Goal is state recovery first, not productivity optimization.
Overload Recovery
A recovery pattern that restores executable state within 24 hours when plan trust has collapsed.
Governing Message
On overload day one, recovery starts with reduction, not additional planning.
How This Scenario Is Different
Day one prioritizes task reduction and block reservation over precision.
Settings optimization is postponed to day two.
Recovery Scenes
Only the decisions that matter during overload are kept in these visual cards.
Acknowledge overload
On recovery day one, stop adding plans and reduce active tasks first.
24-hour recovery routine
Two 30-60 minute recovery blocks restore executable state quickly.
Day-two reordering
From day two, tune folders, recurring rules, and notifications in order.
24-Hour Recovery Flow
Simple on day one, precise on day two is the most stable pattern.
- STEP 1
Keep only 1-3 active tasks
Leave only must-do tasks today and move the rest to carry-over/hold.
- STEP 2
Reserve two recovery blocks
Reserve two 30-60 minute blocks in Time View to restore execution base.
- STEP 3
Re-design priorities on day two
From day two, rebalance priorities again from weekly perspective.

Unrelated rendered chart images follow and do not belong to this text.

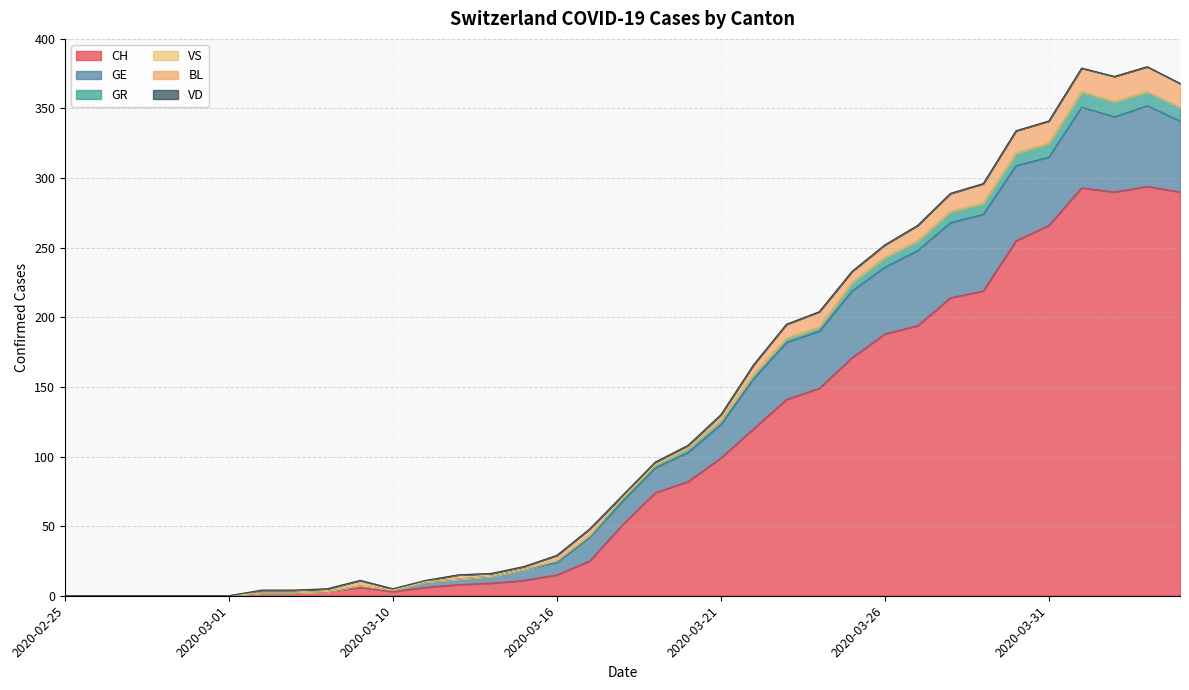

How many categories are shown in the chart?

35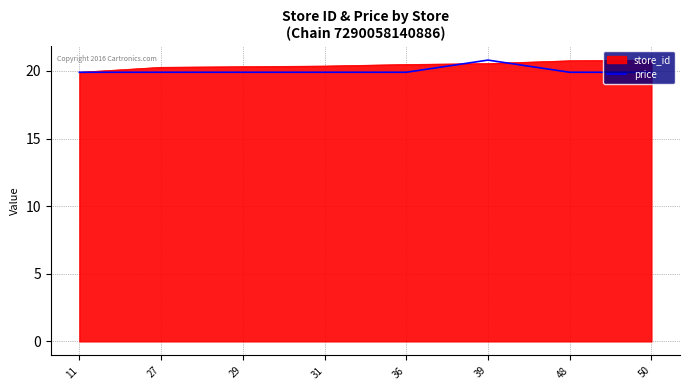

What is the minimum value shown in the chart?

19.9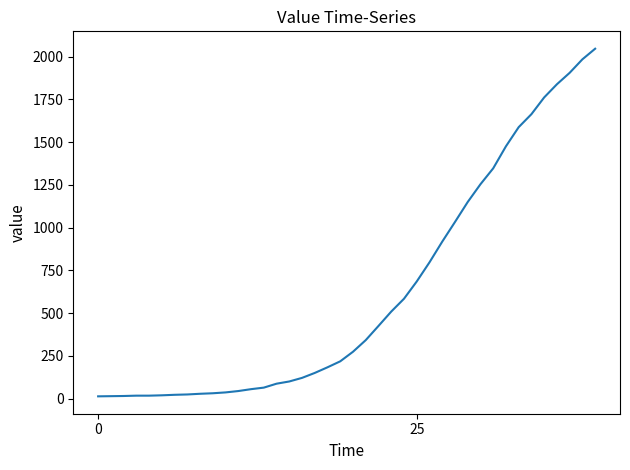

What is the maximum value shown in the chart?

2047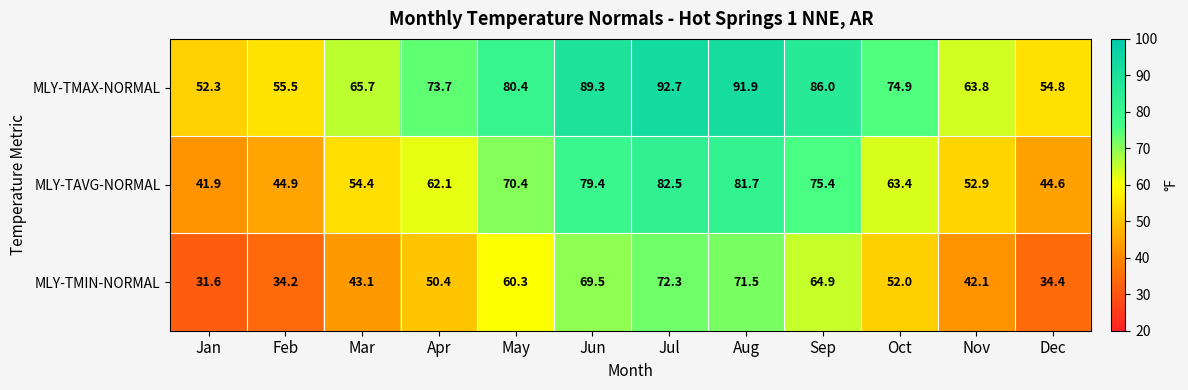

What is the highest value of the MLY-TMAX-NORMAL series?

92.7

Mistakes That Delay Recovery
Introducing new system on day one
More rules during overload usually increases complexity.
Editing every setting before recovery
Changing notifications/recurring/folders together slows recovery.
Recovery Rules
Day one: reduce and reserve only
Focus on reduction and time reservation only on recovery start day.
Day two: tune sequentially
Adjust one layer at a time: folders -> recurring -> notifications.